The Okavango Delta in Botswana, Africa, known as one of the most exciting wildlife and bird-watching locations on the planet, turns out to also be one of the most fascinating diving locations conceivable. Imagine spending your days in a small boat, travelling along the delta’s central river and hundreds of small tributaries, the banks lined with tall stands of papyrus, cane and arching trees; sandbars and grassy banks here and there.
As you move, watching, you pass birds by the thousands – African Fish Eagles, kingfishers, storks, egrets, herons…the sightings go on and on. And, occasionally there are big animals as well, especially elephants and hippo.

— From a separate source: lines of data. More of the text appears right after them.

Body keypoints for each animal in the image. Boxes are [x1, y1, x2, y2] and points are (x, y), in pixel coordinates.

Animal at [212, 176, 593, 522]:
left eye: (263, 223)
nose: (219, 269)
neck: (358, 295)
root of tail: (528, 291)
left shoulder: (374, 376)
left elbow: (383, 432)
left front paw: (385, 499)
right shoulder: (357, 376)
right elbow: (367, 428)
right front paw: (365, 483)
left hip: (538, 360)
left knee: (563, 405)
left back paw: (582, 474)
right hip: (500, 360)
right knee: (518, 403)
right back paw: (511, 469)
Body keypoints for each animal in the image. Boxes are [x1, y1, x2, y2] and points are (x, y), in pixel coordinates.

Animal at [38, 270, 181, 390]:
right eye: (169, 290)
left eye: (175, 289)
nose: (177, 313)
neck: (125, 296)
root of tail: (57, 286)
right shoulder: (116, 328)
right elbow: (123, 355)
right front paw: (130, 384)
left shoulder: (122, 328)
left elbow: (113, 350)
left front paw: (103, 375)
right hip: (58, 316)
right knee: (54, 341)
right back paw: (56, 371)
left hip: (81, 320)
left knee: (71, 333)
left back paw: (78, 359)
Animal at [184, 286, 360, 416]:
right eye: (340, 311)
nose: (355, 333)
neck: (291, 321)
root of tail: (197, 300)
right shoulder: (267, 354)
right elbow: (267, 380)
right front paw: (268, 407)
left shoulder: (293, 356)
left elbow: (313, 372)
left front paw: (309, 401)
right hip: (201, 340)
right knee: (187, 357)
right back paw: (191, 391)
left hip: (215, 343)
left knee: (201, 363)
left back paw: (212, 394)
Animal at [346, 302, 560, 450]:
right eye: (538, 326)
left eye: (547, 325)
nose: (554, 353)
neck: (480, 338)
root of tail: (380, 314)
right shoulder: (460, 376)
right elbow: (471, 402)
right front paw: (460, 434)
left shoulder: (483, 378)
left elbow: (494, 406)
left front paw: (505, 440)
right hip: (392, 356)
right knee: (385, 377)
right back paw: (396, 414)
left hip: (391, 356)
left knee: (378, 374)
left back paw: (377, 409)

Then… you spot what you have been looking for – a 12 foot/4 meter-long Nile Crocodile, basking in the sun. At your boat’s approach, it slides into the water, disappearing from sight. You watch carefully to see which direction it heads, then, out at mid-stream, three divers – two guides and you, the photographer – back-roll simultaneously and go straight to the bottom – there is no time spent on the surface when silhouette-hunting crocs are near.
Slowing yourselves on the clay bottom in the 1-2 knot flow, you make your way through the 55 degree F/13C water to near the bank, where the crocs will go to hide, usually at some 10-15 feet/3-5 meters down. The visibility is but a body length or two as you peer through the murk among the fallen trees, papyrus roots and irregular bottom terrain, searching for a croc’s shape.

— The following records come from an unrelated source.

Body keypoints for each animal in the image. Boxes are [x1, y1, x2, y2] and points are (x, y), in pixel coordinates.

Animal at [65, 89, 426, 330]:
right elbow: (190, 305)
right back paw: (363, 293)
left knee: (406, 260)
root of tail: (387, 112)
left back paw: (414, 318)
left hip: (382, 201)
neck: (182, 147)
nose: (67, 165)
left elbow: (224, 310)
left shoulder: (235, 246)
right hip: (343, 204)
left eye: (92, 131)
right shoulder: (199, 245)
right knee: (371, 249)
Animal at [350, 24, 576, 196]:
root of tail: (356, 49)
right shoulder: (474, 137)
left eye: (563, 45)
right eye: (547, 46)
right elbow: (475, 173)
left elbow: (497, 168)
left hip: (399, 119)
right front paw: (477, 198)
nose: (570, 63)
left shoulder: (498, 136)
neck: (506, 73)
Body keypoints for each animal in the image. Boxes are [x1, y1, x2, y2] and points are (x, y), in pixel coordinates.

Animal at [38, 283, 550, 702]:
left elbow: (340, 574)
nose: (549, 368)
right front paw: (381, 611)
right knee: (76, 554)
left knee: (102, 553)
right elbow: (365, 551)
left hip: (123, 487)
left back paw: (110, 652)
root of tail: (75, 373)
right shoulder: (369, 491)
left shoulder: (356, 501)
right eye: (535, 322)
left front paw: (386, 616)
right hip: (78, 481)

Suddenly, there’s the startling, jaw-dropping vision of a prehistoric creature, huge on the bottom, its rough, leathery hide dinosaur-like, its glare-white teeth shining oddly in the gloom. Razor-sharp impressions implant in your mind’s eye. The legs and feet are oddly muscular and over-sized, toes spread to grip piercing, black claws into the bottom in the fast moving current.
The face is the face of a primitive predator, seemingly all jaws, with a dragon’s yellow-slit eyes. The animal simply exudes strength, power, hunger…
Once the croc has moved on, or if you hadn’t found one within 10-15 minutes, you move back out to mid-channel to about 20-30 feet/6-10 meters of depth, where the boat moves in above you. Again simultaneously, the three of you take off your scuba gear at the bottom, ascend straight up under the ‘shadow’ of the boat, hand up your cameras and equipment, and immediately pop over the side. There, grinning uncontrollably, you catch your breath for just a moment… before starting the search for your next croc. Whew.